Wednesday, May 22, 2013

Victory! Finals Have Been Defeated!

I haven't felt quite this strange in a long time. It's weird when you conclude a sequence of predefined challenges and now suddenly have to figure out what ladder you're going to climb next. It was a little bit less of a "huh..what now?" feeling after high school graduation, because I had already been accepted into college, so that was where I was going, no need to think about it. But now after graduation, I'm not immediately designated for going anywhere in particular. 

Let's put a positive spin on this.

Rather than to look at it as if I'm ambling around without a sense of direction or purpose, I choose to think of myself and my future as being omnidirectional. 'Omni' means "every," and so now that I have nowhere I have to go, and nothing I have to do (exception being to find a way to get money, and soon), I have a potentially unlimited pool of possibilities in front of me. It's as if all doors are open, and which ones close and which ones open after this will depend on the choices I make as I go from here. I'll only have one actual future, but at the moment I have multiple potential futures, and on some level, I have the freedom to choose which I prefer.

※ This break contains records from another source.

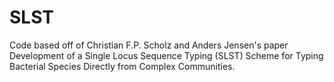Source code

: # SLST
Code based off of Christian F.P. Scholz and Anders Jensen's paper Development of a Single Locus Sequence Typing (SLST) Scheme for Typing Bacterial Species Directly from Complex Communities.
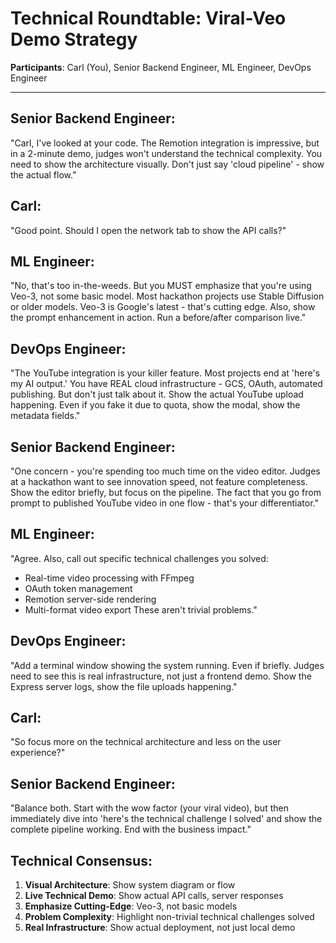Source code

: # Technical Roundtable: Viral-Veo Demo Strategy

**Participants**: Carl (You), Senior Backend Engineer, ML Engineer, DevOps Engineer

---

## **Senior Backend Engineer**:
"Carl, I've looked at your code. The Remotion integration is impressive, but in a 2-minute demo, judges won't understand the technical complexity. You need to show the architecture visually. Don't just say 'cloud pipeline' - show the actual flow."

## **Carl**:
"Good point. Should I open the network tab to show the API calls?"

## **ML Engineer**:
"No, that's too in-the-weeds. But you MUST emphasize that you're using Veo-3, not some basic model. Most hackathon projects use Stable Diffusion or older models. Veo-3 is Google's latest - that's cutting edge. Also, show the prompt enhancement in action. Run a before/after comparison live."

## **DevOps Engineer**:
"The YouTube integration is your killer feature. Most projects end at 'here's my AI output.' You have REAL cloud infrastructure - GCS, OAuth, automated publishing. But don't just talk about it. Show the actual YouTube upload happening. Even if you fake it due to quota, show the modal, show the metadata fields."

## **Senior Backend Engineer**:
"One concern - you're spending too much time on the video editor. Judges at a hackathon want to see innovation speed, not feature completeness. Show the editor briefly, but focus on the pipeline. The fact that you go from prompt to published YouTube video in one flow - that's your differentiator."

## **ML Engineer**:
"Agree. Also, call out specific technical challenges you solved:
- Real-time video processing with FFmpeg
- OAuth token management
- Remotion server-side rendering
- Multi-format video export
These aren't trivial problems."

## **DevOps Engineer**:
"Add a terminal window showing the system running. Even if briefly. Judges need to see this is real infrastructure, not just a frontend demo. Show the Express server logs, show the file uploads happening."

## **Carl**:
"So focus more on the technical architecture and less on the user experience?"

## **Senior Backend Engineer**:
"Balance both. Start with the wow factor (your viral video), but then immediately dive into 'here's the technical challenge I solved' and show the complete pipeline working. End with the business impact."

## **Technical Consensus**:
1. **Visual Architecture**: Show system diagram or flow
2. **Live Technical Demo**: Show actual API calls, server responses
3. **Emphasize Cutting-Edge**: Veo-3, not basic models
4. **Problem Complexity**: Highlight non-trivial technical challenges solved
5. **Real Infrastructure**: Show actual deployment, not just local demo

That's nice, but the irony is that I don't really know what I'd prefer. I mean, my long-term goals are as concrete as they could be -- move to a mountainous state, try homesteading, get married, etc etc, but my near-medium-term goals are an amorphous haze. My ability to make decisions about my future is hindered by my inability to predict the future. I don't know what will end up happening in the next few months, or year, and this obscures the future in my mind. It's very hard to make plans when your life isn't stable. And by unstable I simply mean that it's rapidly changing in a way I can't foresee. 

I'm going to have to take things day by day for the time being, and not by choice. My biggest motivation, then, to go looking for employment, is the privilege to plan ahead and determine my own future that that would give me. Because to this date, my life has been largely determined by a preset schedule. In early life, my parents raised me and taught me to speak; in my youth I simply went through primary and secondary public school like everyone else; and in my young adult life I've gone to college and wrapped up a degree. There hasn't been a lot of input from my end. My decisions have been similar to the whitewater rafter's decisions about which way to move laterally along a river. The river keeps pushing you downstream no matter what you do. Going upstream is not within your sphere of choice, nor is disembarking at key moments. But now my raft has come to a calm part of the river and I have a choice which bank to row towards. While I'm still in the raft, I can survey the shore and the horizon from a distance and make a commitment before I begin climbing, because when I'm on my way up, I might not be able to see the forest for the trees, as the saying goes. To conclude my analogy, then, unfortunately for me, a fog hangs over the valley and I can't see what the terrain ahead or to the sides looks like. I'm going to have to make a blind decision. In this case, with the current pushing further ahead slowly but steadily, even indecision is blind.

There's the mountain I want to climb, but I can't see how I get there.
(Credit:Stephen Alvarez

Here's to all the other college graduates out there and my best wishes to you. It's my hope that you will make the best decisions, even if, like me, you can't see where you're walking. My desire is that we will look back in time and see where we've come from and cherish the trail as much as the summit.